I kept looking out my window periodically throughout the morning at the coyote. He was standing in the same spot like a noble beast of the land standing guard over his domain like a mangy lion. A very small lion, but a lion nonetheless. He peered over a domain made of fake hills and man made ponds. A domain that isn’t really all that conducive to wild animals.
An hour or so passed and I kept looking out the window at the coyote and he remained in the same exact spot while golfers played cautiously near it. The golfers seemed to be taken aback but un-phased. It was amazing how stoic this beast appeared. I even Googled coyotes to see if they have some sort of ability to stand in the same spot for long periods of time. Nope.

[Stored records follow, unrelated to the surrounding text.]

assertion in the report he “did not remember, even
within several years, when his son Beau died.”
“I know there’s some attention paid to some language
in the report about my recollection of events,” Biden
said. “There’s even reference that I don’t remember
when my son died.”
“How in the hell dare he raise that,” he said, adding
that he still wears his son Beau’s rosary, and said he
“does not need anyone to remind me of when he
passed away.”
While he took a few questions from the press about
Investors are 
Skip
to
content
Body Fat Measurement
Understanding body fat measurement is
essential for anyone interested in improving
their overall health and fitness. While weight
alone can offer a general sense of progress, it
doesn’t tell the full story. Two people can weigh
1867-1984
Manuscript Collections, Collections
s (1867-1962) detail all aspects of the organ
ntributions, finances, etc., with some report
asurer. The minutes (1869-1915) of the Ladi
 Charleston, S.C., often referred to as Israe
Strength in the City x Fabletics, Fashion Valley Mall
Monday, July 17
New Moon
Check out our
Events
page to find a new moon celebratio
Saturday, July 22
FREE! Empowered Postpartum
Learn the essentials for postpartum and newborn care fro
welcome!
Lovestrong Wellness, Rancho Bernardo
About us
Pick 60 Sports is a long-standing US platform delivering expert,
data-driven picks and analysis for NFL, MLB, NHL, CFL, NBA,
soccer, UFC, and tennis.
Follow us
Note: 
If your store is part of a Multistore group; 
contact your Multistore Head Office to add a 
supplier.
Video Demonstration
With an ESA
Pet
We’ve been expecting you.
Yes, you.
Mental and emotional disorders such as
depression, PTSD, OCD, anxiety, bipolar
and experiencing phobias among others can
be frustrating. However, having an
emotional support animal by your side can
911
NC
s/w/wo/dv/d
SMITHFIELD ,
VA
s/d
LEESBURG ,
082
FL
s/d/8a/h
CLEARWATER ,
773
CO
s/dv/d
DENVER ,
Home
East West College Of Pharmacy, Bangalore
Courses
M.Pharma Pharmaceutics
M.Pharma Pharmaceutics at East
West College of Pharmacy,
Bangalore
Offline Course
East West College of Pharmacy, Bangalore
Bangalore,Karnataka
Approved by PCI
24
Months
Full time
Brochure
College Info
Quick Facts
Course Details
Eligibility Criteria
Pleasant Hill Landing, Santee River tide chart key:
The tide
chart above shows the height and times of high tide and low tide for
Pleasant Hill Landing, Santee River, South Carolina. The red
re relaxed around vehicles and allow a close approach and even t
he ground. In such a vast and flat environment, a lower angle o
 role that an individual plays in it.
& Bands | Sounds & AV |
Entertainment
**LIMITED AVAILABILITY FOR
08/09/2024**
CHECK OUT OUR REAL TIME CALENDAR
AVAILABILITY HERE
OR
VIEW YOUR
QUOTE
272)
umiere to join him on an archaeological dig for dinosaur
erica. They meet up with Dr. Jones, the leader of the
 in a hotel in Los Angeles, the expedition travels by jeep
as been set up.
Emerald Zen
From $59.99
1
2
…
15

I decided to look for my binoculars to get a closer look at this creature of the wild. These are the same binoculars I use for all of my other wildlife observations which I say only as a way to make me seem more of a clever observer of the wild and not some creep with binoculars. I found them and peered into them at the coyote. What a mangy creature he was. His face was spotted and he resembled a dingo. He seemed to be smaller than I thought but he was still a bit fierce looking. I thought it odd that this coyote was able to stand on one leg as well as three of his legs weren’t even touching the ground. What a discovery I’d found. A coyote with the dexterity of a 12 year old Asian acrobat girl you see on TV. Wait. Wait. Something was wrong.
A man approached the floating coyote. Here it comes! Not only was I looking at a coyote who could stand on one leg but I was gonna see someone get mauled by this acrobatic specimen of wildlife. He moved it. He simply picked it up and move it. Turns out it wasn’t real. It is some sort of deterrent to who or whatever is deterred by fake coyotes.
And that’s what made me feel like a winner today.
Thanks a lot realistic coyote decoy makers.